Кроваво-красный цвет — смертельно зловещий, а сладкий клубничный запах давно выветрил утренний свежий бриз.

Несравнимая отрада и лёгкость последних дней, сладостное  упоение, благодать воцарились в его успокоенной, смирённой душе, как и долгожданная, наконец сухая погода в последней декаде мая. Нежданно  снизошли и прощение, и прощание. Отлетала светлой дымкой суета будней, в свои 25 лет поэт готовился встретиться с вечностью, был спокоен и собран, как перед дальней дорогой. Каждому бы так достойно итожить свои дни и труды.

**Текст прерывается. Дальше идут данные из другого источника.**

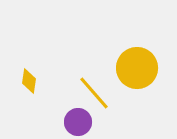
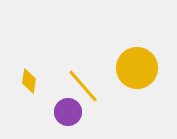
yellow line: moved 11 px left, 7 px up
purple circle: moved 10 px left, 10 px up
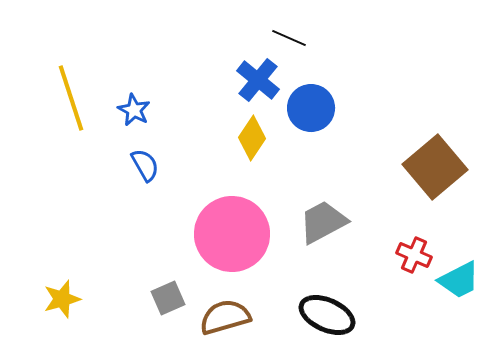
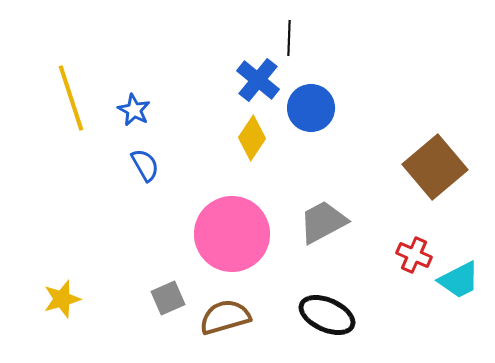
black line: rotated 68 degrees clockwise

Поэтический «Вянок» — как многострадальный венец, завершение жизненного пути поэта, не познавшего многих радостей бытия, грядущего признания, ответной любви. Он не создал семьи, не оставил потомства, но подарил миру вечно юную поэзию, цветение живого белорусского слова. Не верится: для столь короткой молодой жизни — огромное творческое наследие. Современники, кто общался с ним, вспоминали, что Максим не обращал внимания на слабое здоровье, физически страдал, но подчинял болезнь, не дал недугу возобладать: творческое одухотворение было сильнее, поэт спешил жить и творить.

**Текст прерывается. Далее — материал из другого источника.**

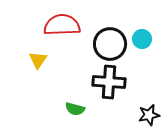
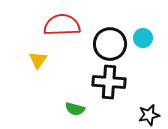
cyan circle: moved 1 px right, 1 px up
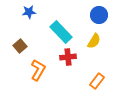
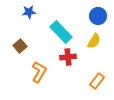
blue circle: moved 1 px left, 1 px down
orange L-shape: moved 1 px right, 2 px down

Прощальные слова поэта — всего четыре строки. Но какие! Они полны внутреннего драматизма и лирического света, жизнелюбия и достоинства, в них нет бессилия, надломленности духа. Высокая поэзия способна на подвиг, и тому свидетельство — последнее стихотворение Максима Богдановича.

 «Я кнігу маю…» — главное, к чему стремился полёт нашего гения, он шёл, преодолевая препятствия, и достиг своей вершины.